Wyrównane szanse na awans
W środowym meczu Real Madryt już od 17. minuty grał z przewagą jednego zawodnika. Czerwoną kartką ukarany został wówczas Remo Freuler. Królewskim zwycięskiego gola udało się zdobyć dopiero w 86. minucie po ładnym uderzeniu Ferlanda Mendy’ego zza pola karnego.
– Nie spodziewałem się, że będzie łatwo, ponieważ wiemy, że Atalanta jest bardzo silna pod względem fizycznym i to potwierdziła. To było trudne spotkanie, nawet grając z przewagą zawodnika, ale udało nam się zdobyć ważną bramkę. To jednak jeszcze nic nie znaczy, ponieważ nadal czeka nas drugie spotkanie i szanse wynoszą 50 na 50 – powiedział Zidane.
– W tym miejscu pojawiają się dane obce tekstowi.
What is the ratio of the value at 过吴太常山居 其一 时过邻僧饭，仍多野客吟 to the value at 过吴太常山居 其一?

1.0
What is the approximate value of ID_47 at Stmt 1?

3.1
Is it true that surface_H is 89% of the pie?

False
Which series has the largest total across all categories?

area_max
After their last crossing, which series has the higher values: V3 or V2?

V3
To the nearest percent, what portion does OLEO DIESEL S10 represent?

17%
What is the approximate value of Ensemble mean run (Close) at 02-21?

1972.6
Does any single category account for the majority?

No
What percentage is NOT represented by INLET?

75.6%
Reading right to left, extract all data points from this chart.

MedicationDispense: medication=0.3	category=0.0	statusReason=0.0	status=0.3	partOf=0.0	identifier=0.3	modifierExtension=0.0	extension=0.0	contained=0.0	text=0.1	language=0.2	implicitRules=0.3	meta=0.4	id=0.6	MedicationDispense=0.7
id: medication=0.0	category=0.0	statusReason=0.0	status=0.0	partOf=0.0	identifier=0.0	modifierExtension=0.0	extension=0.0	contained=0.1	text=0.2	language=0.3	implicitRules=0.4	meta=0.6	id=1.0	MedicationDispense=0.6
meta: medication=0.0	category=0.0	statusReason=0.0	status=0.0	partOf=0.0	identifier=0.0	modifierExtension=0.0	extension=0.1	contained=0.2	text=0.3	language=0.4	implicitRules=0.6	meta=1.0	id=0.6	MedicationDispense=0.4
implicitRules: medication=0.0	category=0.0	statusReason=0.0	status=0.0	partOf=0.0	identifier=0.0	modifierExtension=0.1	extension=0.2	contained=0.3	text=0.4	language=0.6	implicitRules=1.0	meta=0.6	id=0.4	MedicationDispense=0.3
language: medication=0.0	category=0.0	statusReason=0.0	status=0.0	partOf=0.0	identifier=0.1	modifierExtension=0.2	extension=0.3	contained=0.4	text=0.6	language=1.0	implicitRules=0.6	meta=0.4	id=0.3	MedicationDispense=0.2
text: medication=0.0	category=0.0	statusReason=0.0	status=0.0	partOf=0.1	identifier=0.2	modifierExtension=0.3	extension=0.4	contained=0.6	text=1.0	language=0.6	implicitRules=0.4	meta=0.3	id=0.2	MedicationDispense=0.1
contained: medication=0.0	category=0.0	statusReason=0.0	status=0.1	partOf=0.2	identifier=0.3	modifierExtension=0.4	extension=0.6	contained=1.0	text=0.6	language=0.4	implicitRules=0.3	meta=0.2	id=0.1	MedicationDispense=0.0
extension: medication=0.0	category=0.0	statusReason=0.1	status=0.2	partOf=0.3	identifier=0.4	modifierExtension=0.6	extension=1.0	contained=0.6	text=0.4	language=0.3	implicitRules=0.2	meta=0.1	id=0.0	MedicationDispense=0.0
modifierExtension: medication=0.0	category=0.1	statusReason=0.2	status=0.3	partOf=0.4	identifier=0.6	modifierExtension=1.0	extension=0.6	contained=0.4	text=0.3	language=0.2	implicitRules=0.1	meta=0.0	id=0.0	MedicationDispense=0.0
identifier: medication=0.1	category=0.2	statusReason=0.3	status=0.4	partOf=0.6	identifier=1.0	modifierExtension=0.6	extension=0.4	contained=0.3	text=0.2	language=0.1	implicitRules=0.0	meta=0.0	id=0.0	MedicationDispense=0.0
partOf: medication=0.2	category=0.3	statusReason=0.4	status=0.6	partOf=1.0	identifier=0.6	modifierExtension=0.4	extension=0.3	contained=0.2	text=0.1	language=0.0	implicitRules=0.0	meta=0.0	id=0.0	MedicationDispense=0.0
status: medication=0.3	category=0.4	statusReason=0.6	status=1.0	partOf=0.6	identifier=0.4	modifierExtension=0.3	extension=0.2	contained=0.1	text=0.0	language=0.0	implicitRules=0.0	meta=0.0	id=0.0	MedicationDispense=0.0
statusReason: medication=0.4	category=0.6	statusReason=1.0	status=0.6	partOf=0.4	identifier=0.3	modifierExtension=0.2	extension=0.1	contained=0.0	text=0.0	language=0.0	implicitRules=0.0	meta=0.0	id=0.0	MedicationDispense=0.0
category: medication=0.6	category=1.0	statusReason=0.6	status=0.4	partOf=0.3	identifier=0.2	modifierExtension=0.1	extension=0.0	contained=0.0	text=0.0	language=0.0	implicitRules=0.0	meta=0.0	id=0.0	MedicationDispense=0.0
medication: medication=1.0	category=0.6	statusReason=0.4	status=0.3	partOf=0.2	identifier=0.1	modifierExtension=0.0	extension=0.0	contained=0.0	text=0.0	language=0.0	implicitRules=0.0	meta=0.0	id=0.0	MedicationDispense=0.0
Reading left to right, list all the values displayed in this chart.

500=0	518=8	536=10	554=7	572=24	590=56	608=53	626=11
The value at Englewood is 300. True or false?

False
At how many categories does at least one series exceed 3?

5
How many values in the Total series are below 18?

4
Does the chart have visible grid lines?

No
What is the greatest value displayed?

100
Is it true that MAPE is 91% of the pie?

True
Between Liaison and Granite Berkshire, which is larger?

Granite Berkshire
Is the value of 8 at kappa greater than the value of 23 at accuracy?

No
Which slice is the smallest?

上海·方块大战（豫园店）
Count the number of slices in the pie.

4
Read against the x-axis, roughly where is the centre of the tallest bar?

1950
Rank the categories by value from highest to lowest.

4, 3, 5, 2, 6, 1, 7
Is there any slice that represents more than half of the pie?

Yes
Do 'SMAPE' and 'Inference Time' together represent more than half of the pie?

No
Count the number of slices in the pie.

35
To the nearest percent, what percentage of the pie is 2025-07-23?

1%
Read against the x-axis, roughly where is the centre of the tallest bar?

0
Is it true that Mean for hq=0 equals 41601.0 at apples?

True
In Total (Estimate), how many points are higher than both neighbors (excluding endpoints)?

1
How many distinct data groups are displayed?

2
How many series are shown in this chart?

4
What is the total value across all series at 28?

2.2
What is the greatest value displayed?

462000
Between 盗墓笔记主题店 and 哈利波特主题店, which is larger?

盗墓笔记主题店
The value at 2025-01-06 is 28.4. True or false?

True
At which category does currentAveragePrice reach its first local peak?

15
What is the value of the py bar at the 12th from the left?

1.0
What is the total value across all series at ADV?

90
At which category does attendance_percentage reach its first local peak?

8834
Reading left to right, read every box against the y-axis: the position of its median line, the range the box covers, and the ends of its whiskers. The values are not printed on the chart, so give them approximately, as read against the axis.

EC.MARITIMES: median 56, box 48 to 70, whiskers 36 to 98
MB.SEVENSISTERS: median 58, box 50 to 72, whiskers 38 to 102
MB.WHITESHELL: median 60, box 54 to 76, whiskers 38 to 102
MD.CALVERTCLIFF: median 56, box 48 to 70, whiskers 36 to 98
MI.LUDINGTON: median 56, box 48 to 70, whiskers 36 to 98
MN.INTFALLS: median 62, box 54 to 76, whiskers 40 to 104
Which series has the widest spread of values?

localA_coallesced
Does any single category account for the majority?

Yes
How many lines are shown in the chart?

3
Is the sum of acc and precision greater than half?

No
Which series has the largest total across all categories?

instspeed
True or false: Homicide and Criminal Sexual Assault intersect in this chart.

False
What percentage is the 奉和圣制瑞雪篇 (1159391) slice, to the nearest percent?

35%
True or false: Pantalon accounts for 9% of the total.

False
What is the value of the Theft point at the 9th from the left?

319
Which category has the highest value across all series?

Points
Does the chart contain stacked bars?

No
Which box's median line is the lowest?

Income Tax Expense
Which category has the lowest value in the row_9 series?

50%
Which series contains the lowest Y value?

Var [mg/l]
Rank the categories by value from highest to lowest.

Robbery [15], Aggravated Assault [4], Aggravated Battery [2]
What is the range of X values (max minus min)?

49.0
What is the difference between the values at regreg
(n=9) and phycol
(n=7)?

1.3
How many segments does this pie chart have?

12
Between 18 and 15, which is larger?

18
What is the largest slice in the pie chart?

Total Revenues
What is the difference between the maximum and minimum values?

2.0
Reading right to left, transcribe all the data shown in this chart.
– Atalanta to zespół, który może sprawić nam problemy na własnym boisku. Nasz występ był kiepski, ale wynik jest dobry. Wiedzieliśmy, że to bardzo dobra drużyna i będzie ciężko – kontynuował.
Zidane nie komentuje decyzji sędziego
Decyzja niemieckiego sędziego Tobiasa Stielera o czerwonej kartce dla pomocnika Atalanty Bergamo wzbudziła dużo kontrowersji. Szkoleniowiec Atalanty Gian Piero Gasperini kategorycznie nie zgodził się z taką interpretacją, stwierdzając, że arbiter “zrujnował spotkanie”. Decyzji tej nie chciał natomiast komentować Zidane i bardzo szybko zmienił temat.
– Nie wiem, czy była ona przesadzona, podejmowanie decyzji należy do sędziego. Nie zagraliśmy dobrze, ale liczy się wynik. Próbowaliśmy umieścić Isco między liniami, aby mógł zagrywać do Viniciusa i Asensio, ale gra zmieniła się po czerwonej kartce – dodał Zidane.
Rewanżowy mecz rozegrany zostanie 16 marca w Madrycie.